**Text excerpt**
Smart Devices May Be Governed by Laws

John Lister's picture

Politicians on both sides of the Atlantic are considering laws to tighten cyber security for the so-called Internet of Things (IoT). The rules would cover devices that aren't traditional computers or phones but still connect to the Internet.

The United States Congress is considering the Internet of Things Cyber Security Improvement Act. It's been examined by a Senate committee and is currently awaiting a date to be examined by the Senate as a whole. However, there's no guarantee it will be heard before the end of the year and newly elected or re-elected Senators taking their seats.

Agency To Set Standards

It's the third such attempted law in the US, all of which have tried to leverage the government's buying power as an incentive rather than affecting sales to private citizens. The first arguably failed because manufacturers objected to specific requirements. Contrastingly, the second was considered too vague by those arguing for tighter security measures.

**Task instructions**
• 1. In the rows, retype the stretch from the line containing "Пруток алюминиевый" through the line containing "Алюминиевые полосы", changing nothing.
• 2. Write what comes next in the article on proposed Internet of Things security laws, picking up after its final sentence.

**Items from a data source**
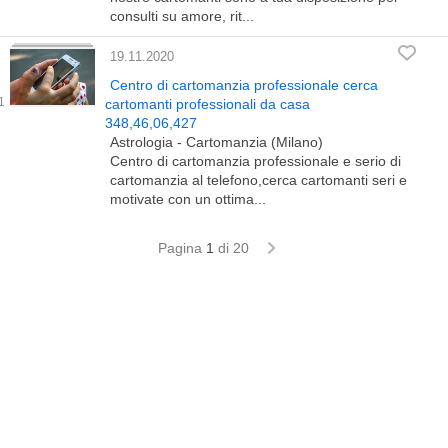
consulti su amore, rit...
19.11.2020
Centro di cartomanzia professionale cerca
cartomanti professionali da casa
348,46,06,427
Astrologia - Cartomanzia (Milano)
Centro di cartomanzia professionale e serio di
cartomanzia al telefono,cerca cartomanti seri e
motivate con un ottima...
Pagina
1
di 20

==

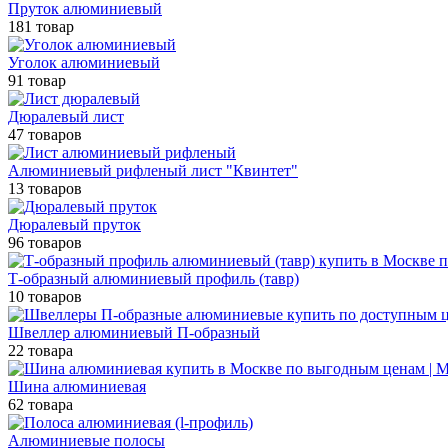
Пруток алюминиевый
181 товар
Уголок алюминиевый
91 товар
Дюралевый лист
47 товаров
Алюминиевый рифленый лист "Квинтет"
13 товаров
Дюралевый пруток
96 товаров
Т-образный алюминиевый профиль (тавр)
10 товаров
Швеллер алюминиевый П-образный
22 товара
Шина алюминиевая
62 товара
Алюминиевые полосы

**Solved problems**
• 1.
Пруток алюминиевый
181 товар
Уголок алюминиевый
91 товар
Дюралевый лист
47 товаров
Алюминиевый рифленый лист "Квинтет"
13 товаров
Дюралевый пруток
96 товаров
Т-образный алюминиевый профиль (тавр)
10 товаров
Швеллер алюминиевый П-образный
22 товара
Шина алюминиевая
62 товара
Алюминиевые полосы

• 2.
The current attempt doesn't set out any specific measures that manufacturers must follow. Instead, it says the National Institute of Standards and Technology should set out standards and guidelines that apply to any devices the federal government uses or controls. (Source:

Meanwhile, the United Kingdom's government has published proposals for a law that would set out three specific requirements for any "smart" products sold in the country, whether to government or consumers.

No Dumb Passwords

The first is that the default password on any device must be unique to that device and avoid generic terms such as "admin".

The second is that all manufacturers must provide a way for users to report security flaws.

The third is that buyers must know at the time of purchase how long the product will continue to receive updates including security patches.

How the law will be enforced is still under discussion. Suggestions include bans on selling products that don't follow these guidelines, mandatory recalls, confiscation and destruction of stocks, and fines for offenders. (Source:

What's Your Opinion?

Do you support either of these proposals? Should smart device security be a legal issue or should it be left to market forces? What product features would make you confident about the security of gadgets?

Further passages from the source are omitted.